- **WHAT TO DO**: An exact repetition of the data is required; no picture should appear in it.

- **DATA EXTRACT**:
========

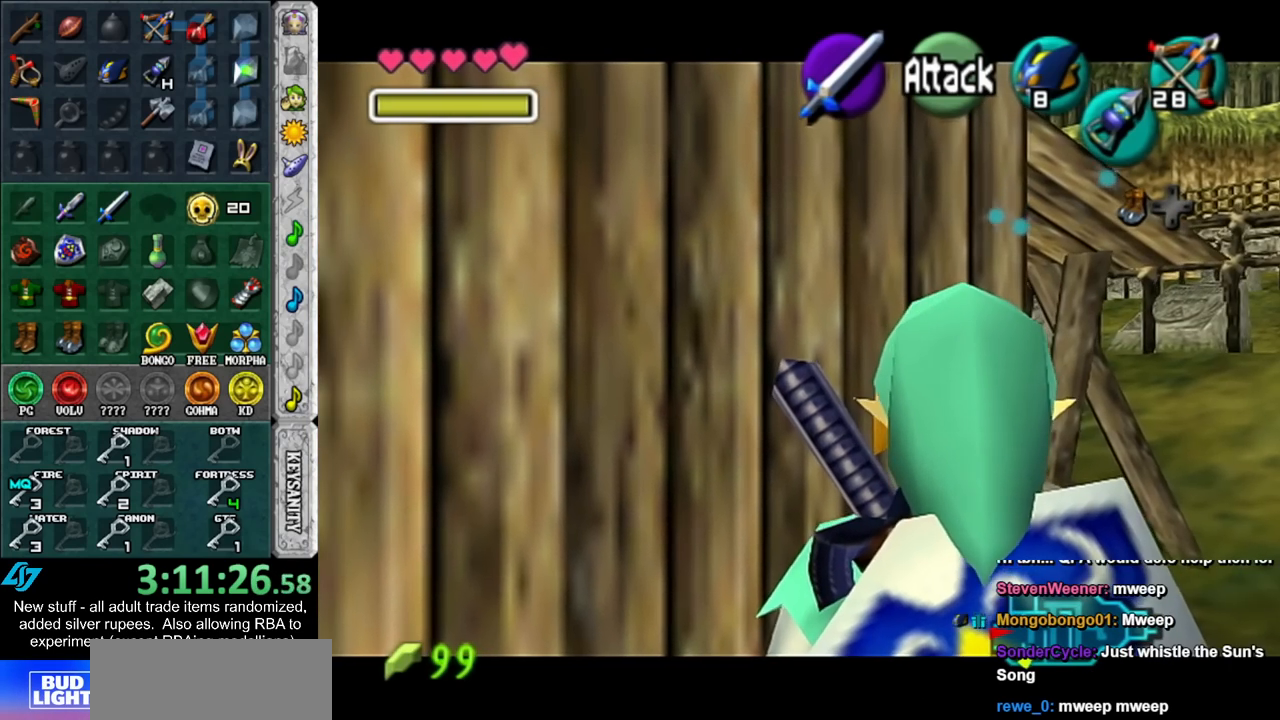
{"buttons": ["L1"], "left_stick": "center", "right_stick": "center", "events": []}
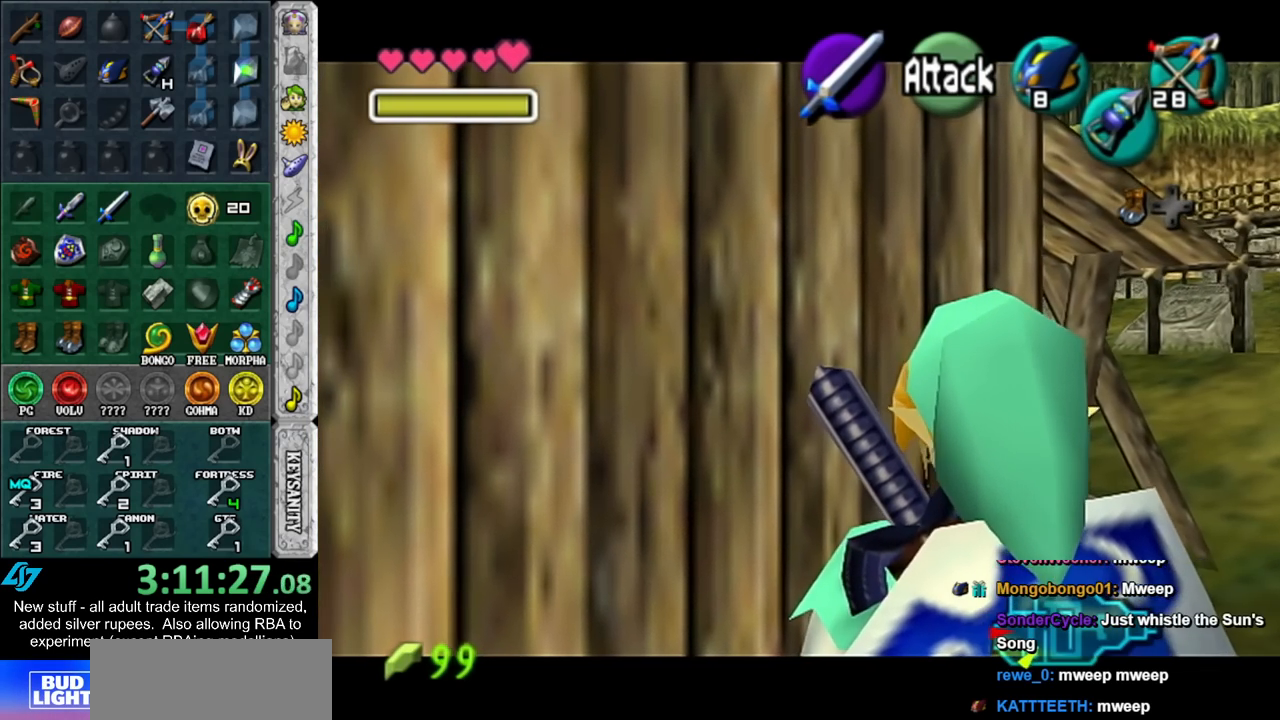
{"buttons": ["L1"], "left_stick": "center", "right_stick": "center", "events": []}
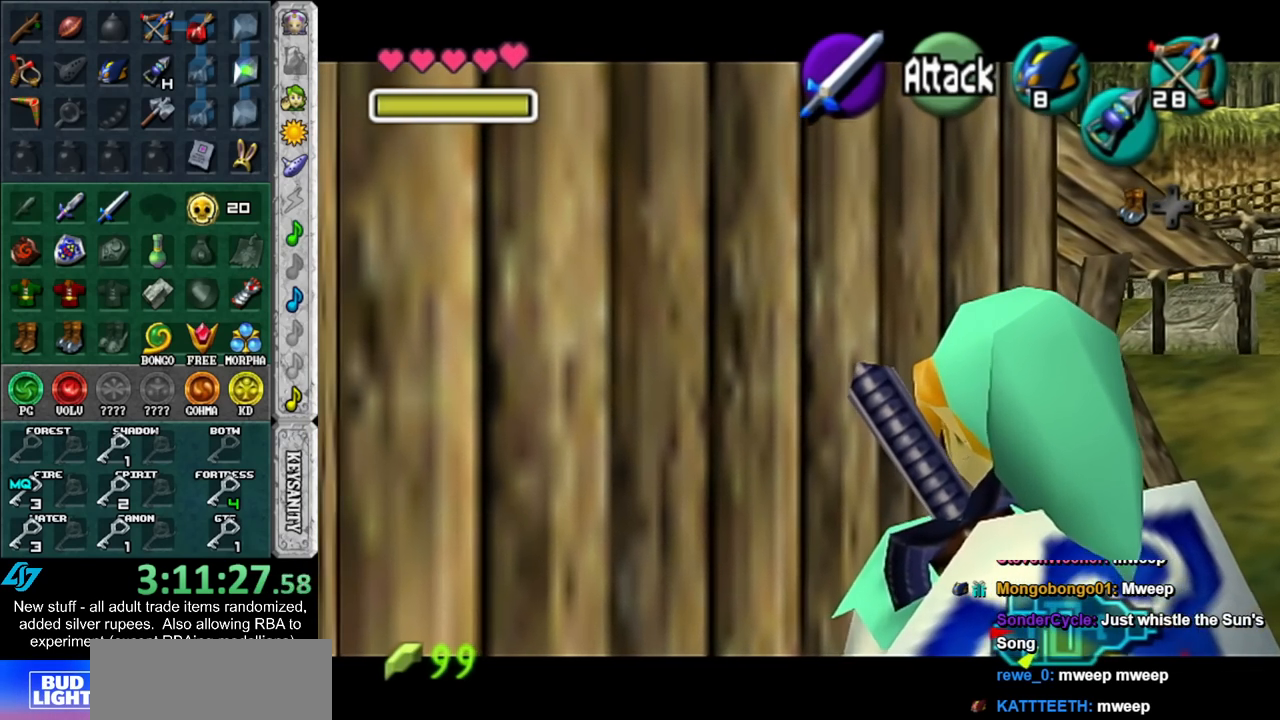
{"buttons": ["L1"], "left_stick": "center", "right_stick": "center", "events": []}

========

- **SOLUTION TO THIS TASK**:
{"buttons": ["L1"], "left_stick": "center", "right_stick": "center", "events": []}
{"buttons": ["L1"], "left_stick": "center", "right_stick": "center", "events": []}
{"buttons": ["L1"], "left_stick": "center", "right_stick": "center", "events": []}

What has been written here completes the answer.